Conventionally, external approaches to the orbit provide excellent access to tumors located superiorly and laterally to the optic nerve and orbit. These tumors are usually best approached via a pterional or fronto-orbital temporal craniotomy, with or without orbitozygomatic osteotomies.[ 4 , 11 ] Tumors with lateral intracranial extension can also be treated by this approach. Another variant is the lateral orbitotomy, which provides excellent access for orbital tumors lateral to the optic nerve and apex.[ 4 , 11 ] For tumors located anteriorly in the orbit, an anteromedial microorbitotomy or transconjunctival approach is the traditional approach for resection.

Extended endonasal approaches (EEAs) provide excellent access for intraconal and extraconal tumors that are medial and inferior to the optic nerve and can be applied to any medial intracranial extension, provided that key neurovascular structures (e.g., the optic nerve and internal carotid artery) remain lateral to the tumor. EEAs also provide access to most of the orbit, from the posterior globe to the orbital apex.[ 11 , 14 ] The main advantage of any EEA is its anterior and medial trajectory, which is most suitable for skull base lesions that are anteromedial to critical neurovascular structures. The key anatomic landmark is the optic nerve. Tumors that displace the optic nerve superiorly and laterally are usually excellent targets for an endonasal approach. There are three main endonasal approaches to the orbit: The medial-inferior extraconal approach, the transmaxillary extraconal approach, and the medial intraconal approach.

In our case, although a minimally invasive approach could have been considered based on the tumor’s location, the initial radiological suspicion of a cavernous hemangioma with potential bleeding risk justified the choice of a subfrontal approach, offering better exposure and surgical control.

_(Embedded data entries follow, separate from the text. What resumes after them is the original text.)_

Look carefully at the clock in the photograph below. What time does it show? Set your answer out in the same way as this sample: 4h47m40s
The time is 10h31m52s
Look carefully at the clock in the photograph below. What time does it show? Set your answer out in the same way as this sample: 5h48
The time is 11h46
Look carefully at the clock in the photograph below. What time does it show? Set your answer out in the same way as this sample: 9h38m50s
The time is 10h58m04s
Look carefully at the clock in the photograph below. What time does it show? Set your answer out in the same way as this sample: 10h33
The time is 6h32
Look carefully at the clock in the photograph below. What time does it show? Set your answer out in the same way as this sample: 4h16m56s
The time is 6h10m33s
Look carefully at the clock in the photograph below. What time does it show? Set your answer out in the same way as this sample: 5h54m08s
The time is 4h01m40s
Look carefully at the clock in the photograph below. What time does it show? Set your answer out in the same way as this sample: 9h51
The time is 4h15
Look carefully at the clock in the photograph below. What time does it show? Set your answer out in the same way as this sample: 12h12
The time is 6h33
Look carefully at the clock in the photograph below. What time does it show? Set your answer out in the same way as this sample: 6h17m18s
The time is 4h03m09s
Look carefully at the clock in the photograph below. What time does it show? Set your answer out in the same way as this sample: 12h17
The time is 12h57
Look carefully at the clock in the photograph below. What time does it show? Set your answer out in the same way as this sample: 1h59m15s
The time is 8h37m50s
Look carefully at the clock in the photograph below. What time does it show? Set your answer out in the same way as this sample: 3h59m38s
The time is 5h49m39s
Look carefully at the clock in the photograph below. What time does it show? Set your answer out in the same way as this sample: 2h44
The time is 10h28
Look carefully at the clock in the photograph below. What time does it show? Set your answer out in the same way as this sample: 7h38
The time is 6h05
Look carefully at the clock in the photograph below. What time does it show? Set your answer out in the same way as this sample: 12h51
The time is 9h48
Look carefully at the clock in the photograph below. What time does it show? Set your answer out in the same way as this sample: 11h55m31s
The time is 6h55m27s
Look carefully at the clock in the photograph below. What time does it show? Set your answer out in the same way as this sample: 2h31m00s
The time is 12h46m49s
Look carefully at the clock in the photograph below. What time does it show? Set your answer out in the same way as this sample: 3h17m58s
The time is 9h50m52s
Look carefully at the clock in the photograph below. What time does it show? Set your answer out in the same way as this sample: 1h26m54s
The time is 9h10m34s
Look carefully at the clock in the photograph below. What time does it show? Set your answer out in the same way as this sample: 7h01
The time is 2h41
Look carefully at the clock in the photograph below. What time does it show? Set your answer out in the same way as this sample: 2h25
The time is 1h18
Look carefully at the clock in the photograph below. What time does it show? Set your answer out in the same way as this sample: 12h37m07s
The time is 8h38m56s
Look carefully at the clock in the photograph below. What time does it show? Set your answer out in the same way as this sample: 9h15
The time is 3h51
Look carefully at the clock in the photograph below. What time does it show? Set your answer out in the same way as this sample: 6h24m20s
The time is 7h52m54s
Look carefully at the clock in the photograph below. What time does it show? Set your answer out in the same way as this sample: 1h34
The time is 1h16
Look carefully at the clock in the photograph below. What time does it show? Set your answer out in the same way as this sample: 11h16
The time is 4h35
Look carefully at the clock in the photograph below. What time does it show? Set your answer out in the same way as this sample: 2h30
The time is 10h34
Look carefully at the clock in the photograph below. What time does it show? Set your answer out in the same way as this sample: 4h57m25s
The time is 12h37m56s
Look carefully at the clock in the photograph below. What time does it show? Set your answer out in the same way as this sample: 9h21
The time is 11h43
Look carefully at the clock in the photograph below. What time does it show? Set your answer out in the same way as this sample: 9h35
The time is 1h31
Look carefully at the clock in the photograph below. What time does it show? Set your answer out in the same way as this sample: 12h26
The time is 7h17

Histologically, the tumor consists of bundles of spindle-shaped smooth muscle cells interspersed with abundant endothelial sinusoids or dilated capillaries.[ 7 ] A spectrum of histological patterns exists, depending on the relative proportion of vascular and smooth muscle components. When the tumor is predominantly vascular, with smooth muscle cells scattered within the interstitial spaces, it is classified as an angiomyoma or hemangioleiomyoma.[ 5 , 15 ] Conversely, a predominantly solid smooth muscle tumor, such as the present case, lacking apparent vascular components, resembles leiomyomas found in other anatomical sites. This variant is uncommon, as the majority of cases exhibit significant vascularization.[ 3 ]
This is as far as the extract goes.